So I'm clicking over the old Internet Movie DataBase, as is my wont, and this ad turns up on the side of the screen:
The basic idea is that the relative health of your credit score is indicated by the type and mood of dinosaur in the box.
This guy's got an excellent credit score, and he seems quite happy about it! Look, he's even waving, as if to say 'Hey! Don't you wish you had good credit like I do?'
His credit score's a little lower, but still in the good range. He's still smiling, but clearly not as broadly.
It's almost as if this one knows he's got an average score. There's no spring in his step. I doubt he has any lust for life at all! Look at the flat expression on his face. He's looking forward and seeing lean times ahead.
Now here's where the theme falls apart. This guy has the worst credit score of all, yet he's - by an incredibly wide margin - the happiest of all the dinosaurs! Is this some kind of a subversive message, pointing out that the only truly happy people are those who don't concern themselves with things as trivial as their credit rating?
If so, great job, because when I picture myself as a dinosaur, I picture myself as number four. Well, okay, that's not true, I picture myself as number three, the depressed long-neck, but I wish I was number for, all bounding optimistically across the plains, looking forward to his next fight to the death with a triceratops.

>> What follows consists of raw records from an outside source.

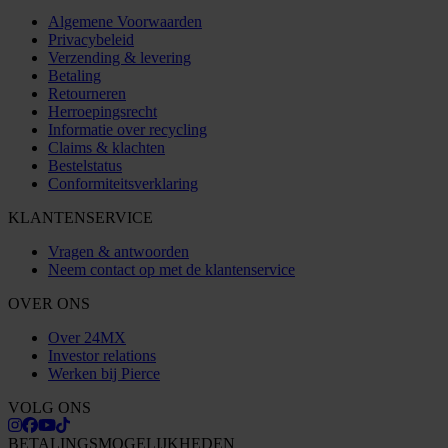
Algemene Voorwaarden
Privacybeleid
Verzending & levering
Betaling
Retourneren
Herroepingsrecht
Informatie over recycling
Claims & klachten
Bestelstatus
Conformiteitsverklaring
KLANTENSERVICE
Vragen & antwoorden
Neem contact op met de klantenservice
OVER ONS
Over 24MX
Investor relations
Werken bij Pierce
VOLG ONS
BETALINGSMOGELIJKHEDEN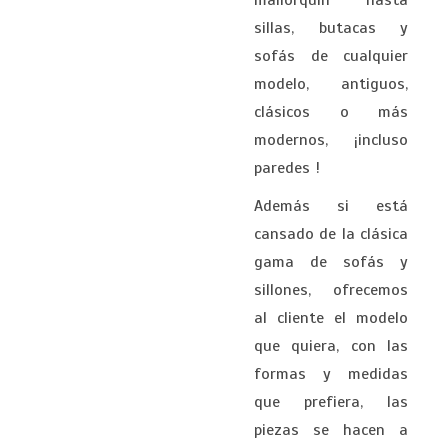
mallorquín hasta
sillas, butacas y
sofás de cualquier
modelo, antiguos,
clásicos o más
modernos, ¡incluso
paredes !
Además si está
cansado de la clásica
gama de sofás y
sillones, ofrecemos
al cliente el modelo
que quiera, con las
formas y medidas
que prefiera, las
piezas se hacen a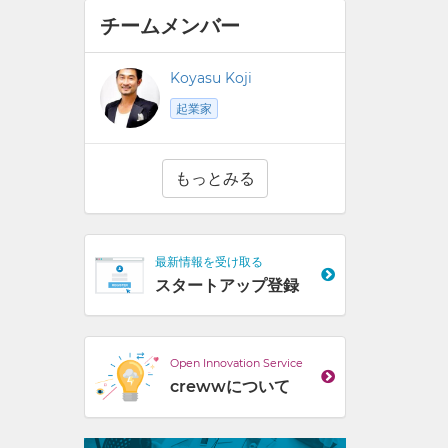
チームメンバー
Koyasu Koji
起業家
もっとみる
最新情報を受け取る
スタートアップ登録
Open Innovation Service
crewwについて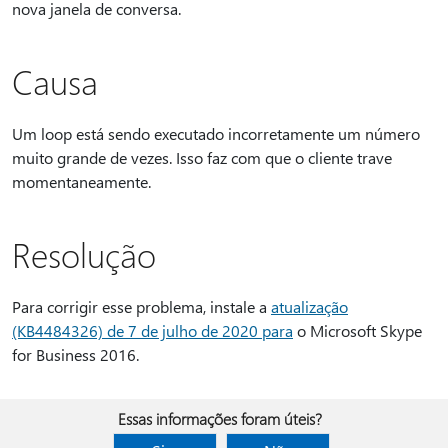
nova janela de conversa.
Causa
Um loop está sendo executado incorretamente um número
muito grande de vezes. Isso faz com que o cliente trave
momentaneamente.
Resolução
Para corrigir esse problema, instale a
atualização
(KB4484326) de 7 de julho de 2020 para
o Microsoft Skype
for Business 2016.
Essas informações foram úteis?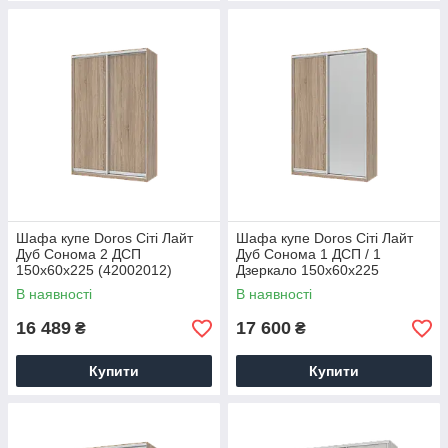
Шафа купе Doros Сіті Лайт
Шафа купе Doros Сіті Лайт
Дуб Cонома 2 ДСП
Дуб Cонома 1 ДСП / 1
150х60х225 (42002012)
Дзеркало 150х60х225
(42002039)
В наявності
В наявності
16 489
17 600
₴
₴
Купити
Купити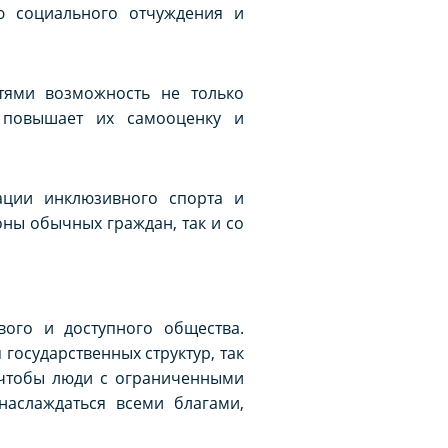
ю социального отчуждения и
тями возможность не только
о повышает их самооценку и
ации инклюзивного спорта и
оны обычных граждан, так и со
ого и доступного общества.
государственных структур, так
 чтобы люди с ограниченными
аслаждаться всеми благами,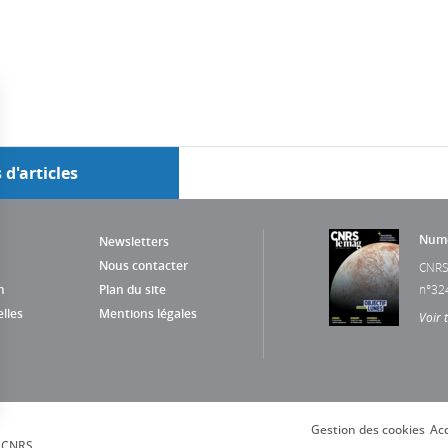
 d'articles
Numé
Newsletters
Nous contacter
CNRS
n
Plan du site
n°32
lles
Mentions légales
Voir 
Gestion des cookies
Acc
s Options
, CNRS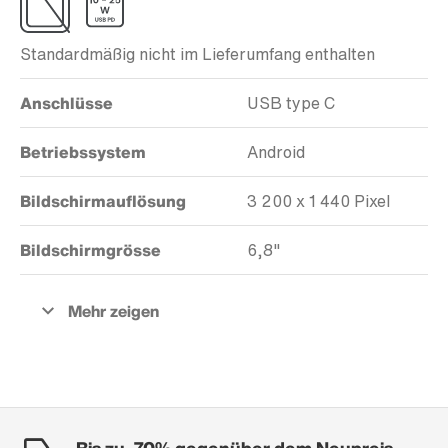
Standardmäßig nicht im Lieferumfang enthalten
Anschlüsse
USB type C
Betriebssystem
Android
Bildschirmauflösung
3 200 x 1 440 Pixel
Bildschirmgrösse
6,8"
Bis zu -70% gegenüber dem Neupreis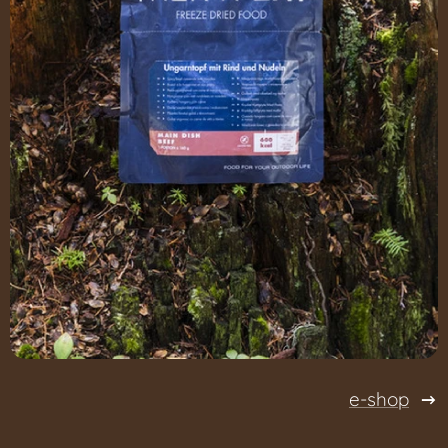
e-shop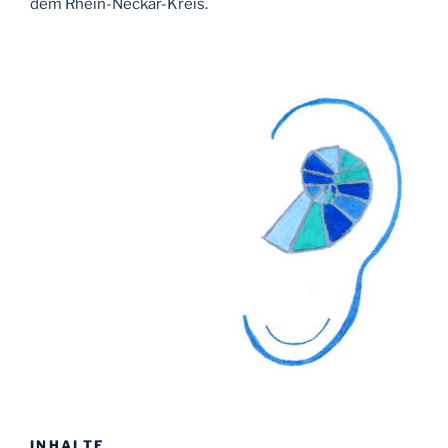
dem Rhein-Neckar-Kreis.
INHALTE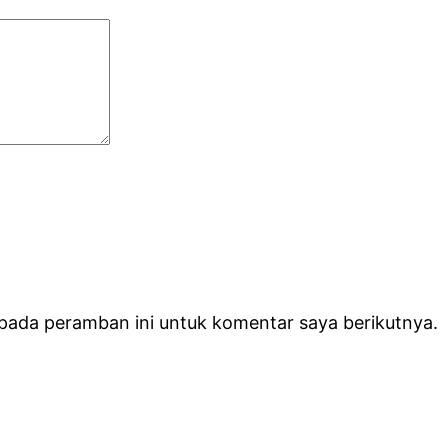
 pada peramban ini untuk komentar saya berikutnya.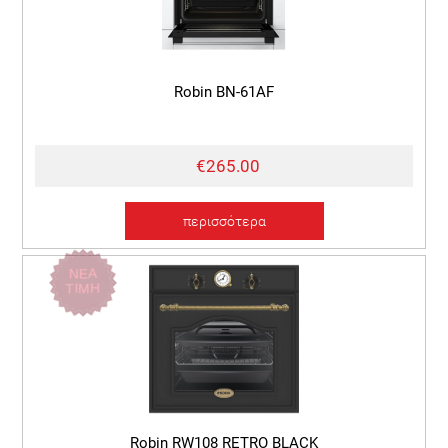
Robin BN-61AF
€265.00
περισσότερα
ΝΕΑ
ΤΙΜΗ
Robin RW108 RETRO BLACK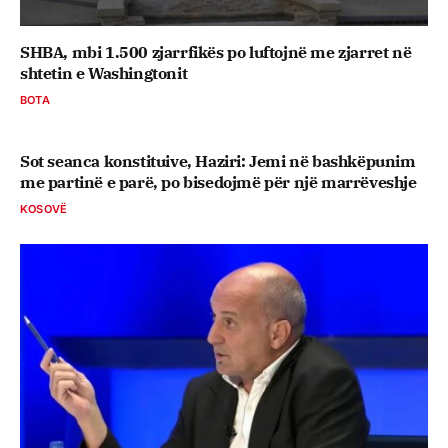
SHBA, mbi 1.500 zjarrfikës po luftojnë me zjarret në
shtetin e Washingtonit
BOTA
Sot seanca konstituive, ​Haziri: Jemi në bashkëpunim
me partinë e parë, po bisedojmë për një marrëveshje
KOSOVË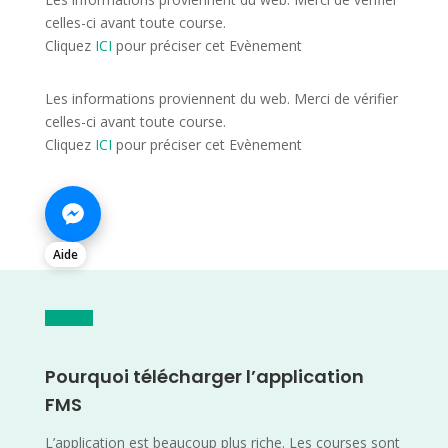
celles-ci avant toute course.
Cliquez
ICI
pour préciser cet Evènement
Les informations proviennent du web. Merci de vérifier
celles-ci avant toute course.
Cliquez
ICI
pour préciser cet Evènement
Aide
Pourquoi télécharger l’application
FMS
L’application est beaucoup plus riche. Les courses sont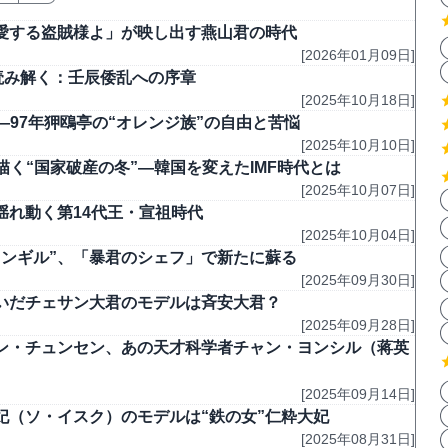
愛する盗賊様よ」が映し出す燕山君の時代
[2026年01月09日]
読み解く：壬辰倭乱への序章
[2025年10月18日]
97年狎鴎亭の“オレンジ族”の自由と苦悩
[2025年10月10日]
く“国家破産の冬”―韓国を変えたIMF時代とは
[2025年10月07日]
れ動く第14代王・宣祖時代
[2025年10月04日]
ンギル”、「暴君のシェフ」で新たに蘇る
[2025年09月30日]
いだチェサン大君のモデルは斉安大君？
[2025年09月28日]
ン・チュンセン、あの天才科学者チャン・ヨンシル（蒋英
[2025年09月14日]
妃（ソ・イスク）のモデルは“鉄の女”仁粋大妃
[2025年08月31日]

Oh, and while I'm talking about credit ratings, I've got to ask - what's going on with credit ratings? What kind of a scale tops out at 840?
Also, how fair is it that the top score has a ninety point variance, then second level has another ninety point variance, but to land in the area of having 'fair' credit you've got to fit inside a forty point range?
Then there's the bad level, better known as the 'happy dinosaur range'. It's a full 310 points wide! It's so big that I didn't feel like typing it all out! More importantly, though, since they've got 310 points to deal with, couldn't they have lent fifty of them over to the fair range to bring it in line with the top two categories?
These numbers are all arbitrary anyways - it's not like anyone would think that the bottom end of the scale wasn't big enough if it was only 260 points instead of 310.
And yeah, the scale doesn't bottom out at zero.
It's like whoever designed the credit scale was specifically trying to make it impenetrable for the average person to understand.
Which would force those average people like me to consult experts in order to tell me my score and explain the meaning of it.
Experts who would find me by advertising over the internet....
Oh, now I get it.
You know what? I'm going assume that I'm a happy dinosaur, and just be satisfied with that.